EHS-Alberta added that ambulances are deployed to the closest patient requiring care, regardless of municipal boundaries.  

“Providing EHS coverage exclusively within a single community would not be an effective use of health-care resources and would significantly reduce opportunities for paramedics to maintain the clinical experience necessary to deliver high-quality patient care,” the emergency medical care provider said.  

EHS-Alberta stated its system is not designed to rely on volunteer fire departments to compensate for ambulance availability. However, it said Linden’s local fire service has actively “elected to participate in a broad range of medical call types” through EHS-Alberta’s Medical First Response program.
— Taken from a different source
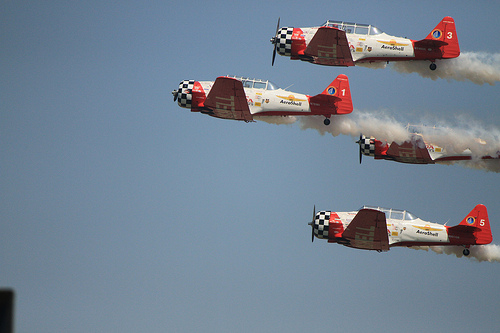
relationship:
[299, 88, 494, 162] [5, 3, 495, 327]
clouds in sky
“Their participation reflects a strong local partnership, not a replacement for ambulance services,” EHS-Alberta said.  

Stuck in a vortex   

The issue extends beyond Linden and to other communities near the village. EHS-Alberta data shows ambulances in Carstairs are deployed outside of that community for 87 per cent of their calls, and in Three Hills for 56 per cent of that community’s calls. 

Kara Westerlund, president of the Rural Municipalities of Alberta, said she believes these issues became more pronounced when dispatch for Emergency Medical Services was centralized provincially.  

“Anytime we centralize services, it is an absolute loss for the rural communities in this province,” she said.  

In 2021, Emergency Medical Services dispatch across the province was fully centralized under Alberta Health Services following a decade of consolidation. The province said the move would make the system more efficient and allow for better co-ordination of all provincial resources.

Westerlund said rural ambulances frequently get sucked into the “vortex” of high call volumes in Edmonton and Calgary, resulting in a perpetual cycle of out-of-town responses.   

“It puts our rural communities at extreme risk of not having ambulances available,” she said.

EHS-Alberta stated it has implemented measures to keep rural ambulances closer to home, noting rural units are generally being drawn into larger centres less frequently than in previous years.  

“These include secondary triage processes, enhanced dispatch practices, dedicated interfacility transfer resources and other modernization initiatives designed to improve system efficiency and preserve ambulance capacity for higher-acuity emergencies,” the provider said.  

Despite the ongoing challenges, Klassen said EHS-Alberta officials recently sat down with the village council, which he viewed as a positive step.

“They were accepting of those problems, which I take as a good sign,” Klassen said. 

Westerlund echoed that sentiment, hoping such collaboration leads to meaningful action that could “have lasting effects in our communities.”